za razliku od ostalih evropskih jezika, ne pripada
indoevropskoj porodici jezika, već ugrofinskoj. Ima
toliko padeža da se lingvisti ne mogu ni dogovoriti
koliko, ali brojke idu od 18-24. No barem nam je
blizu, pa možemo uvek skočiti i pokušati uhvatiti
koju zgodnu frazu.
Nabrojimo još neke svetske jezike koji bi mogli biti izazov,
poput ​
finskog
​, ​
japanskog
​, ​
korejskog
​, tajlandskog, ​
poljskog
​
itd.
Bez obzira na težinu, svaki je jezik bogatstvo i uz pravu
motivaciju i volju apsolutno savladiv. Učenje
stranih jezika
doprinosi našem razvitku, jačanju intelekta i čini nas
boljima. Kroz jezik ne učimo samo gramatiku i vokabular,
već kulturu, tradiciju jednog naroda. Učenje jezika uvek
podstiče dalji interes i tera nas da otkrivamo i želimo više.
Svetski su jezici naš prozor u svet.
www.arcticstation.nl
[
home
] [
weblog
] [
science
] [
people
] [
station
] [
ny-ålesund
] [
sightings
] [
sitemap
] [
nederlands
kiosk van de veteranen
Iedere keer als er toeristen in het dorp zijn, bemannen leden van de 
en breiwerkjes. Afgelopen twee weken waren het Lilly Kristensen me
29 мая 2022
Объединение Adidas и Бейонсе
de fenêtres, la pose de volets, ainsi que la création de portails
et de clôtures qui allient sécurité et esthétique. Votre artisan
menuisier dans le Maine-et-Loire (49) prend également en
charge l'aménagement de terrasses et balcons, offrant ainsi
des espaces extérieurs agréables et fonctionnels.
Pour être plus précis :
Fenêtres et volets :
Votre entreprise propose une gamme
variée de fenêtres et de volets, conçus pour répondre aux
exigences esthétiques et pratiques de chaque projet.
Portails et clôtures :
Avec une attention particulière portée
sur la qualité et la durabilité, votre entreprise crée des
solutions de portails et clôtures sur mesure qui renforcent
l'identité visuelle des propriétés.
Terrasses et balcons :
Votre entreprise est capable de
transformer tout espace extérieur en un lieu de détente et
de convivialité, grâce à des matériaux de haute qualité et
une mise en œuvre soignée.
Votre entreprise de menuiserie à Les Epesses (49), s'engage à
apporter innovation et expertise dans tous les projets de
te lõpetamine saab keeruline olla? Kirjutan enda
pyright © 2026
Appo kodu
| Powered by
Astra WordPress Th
□ □ □ □ □ □ □
◆ What to produce ◆
Reproduce every line of the data above, keeping each one exactly as it appears.

◆ Answer to the problem ◆
za razliku od ostalih evropskih jezika, ne pripada
indoevropskoj porodici jezika, već ugrofinskoj. Ima
toliko padeža da se lingvisti ne mogu ni dogovoriti
koliko, ali brojke idu od 18-24. No barem nam je
blizu, pa možemo uvek skočiti i pokušati uhvatiti
koju zgodnu frazu.
Nabrojimo još neke svetske jezike koji bi mogli biti izazov,
poput ​
finskog
​, ​
japanskog
​, ​
korejskog
​, tajlandskog, ​
poljskog
​
itd.
Bez obzira na težinu, svaki je jezik bogatstvo i uz pravu
motivaciju i volju apsolutno savladiv. Učenje
stranih jezika
doprinosi našem razvitku, jačanju intelekta i čini nas
boljima. Kroz jezik ne učimo samo gramatiku i vokabular,
već kulturu, tradiciju jednog naroda. Učenje jezika uvek
podstiče dalji interes i tera nas da otkrivamo i želimo više.
Svetski su jezici naš prozor u svet.
www.arcticstation.nl
[
home
] [
weblog
] [
science
] [
people
] [
station
] [
ny-ålesund
] [
sightings
] [
sitemap
] [
nederlands
kiosk van de veteranen
Iedere keer als er toeristen in het dorp zijn, bemannen leden van de 
en breiwerkjes. Afgelopen twee weken waren het Lilly Kristensen me
29 мая 2022
Объединение Adidas и Бейонсе
de fenêtres, la pose de volets, ainsi que la création de portails
et de clôtures qui allient sécurité et esthétique. Votre artisan
menuisier dans le Maine-et-Loire (49) prend également en
charge l'aménagement de terrasses et balcons, offrant ainsi
des espaces extérieurs agréables et fonctionnels.
Pour être plus précis :
Fenêtres et volets :
Votre entreprise propose une gamme
variée de fenêtres et de volets, conçus pour répondre aux
exigences esthétiques et pratiques de chaque projet.
Portails et clôtures :
Avec une attention particulière portée
sur la qualité et la durabilité, votre entreprise crée des
solutions de portails et clôtures sur mesure qui renforcent
l'identité visuelle des propriétés.
Terrasses et balcons :
Votre entreprise est capable de
transformer tout espace extérieur en un lieu de détente et
de convivialité, grâce à des matériaux de haute qualité et
une mise en œuvre soignée.
Votre entreprise de menuiserie à Les Epesses (49), s'engage à
apporter innovation et expertise dans tous les projets de
te lõpetamine saab keeruline olla? Kirjutan enda
pyright © 2026
Appo kodu
| Powered by
Astra WordPress Th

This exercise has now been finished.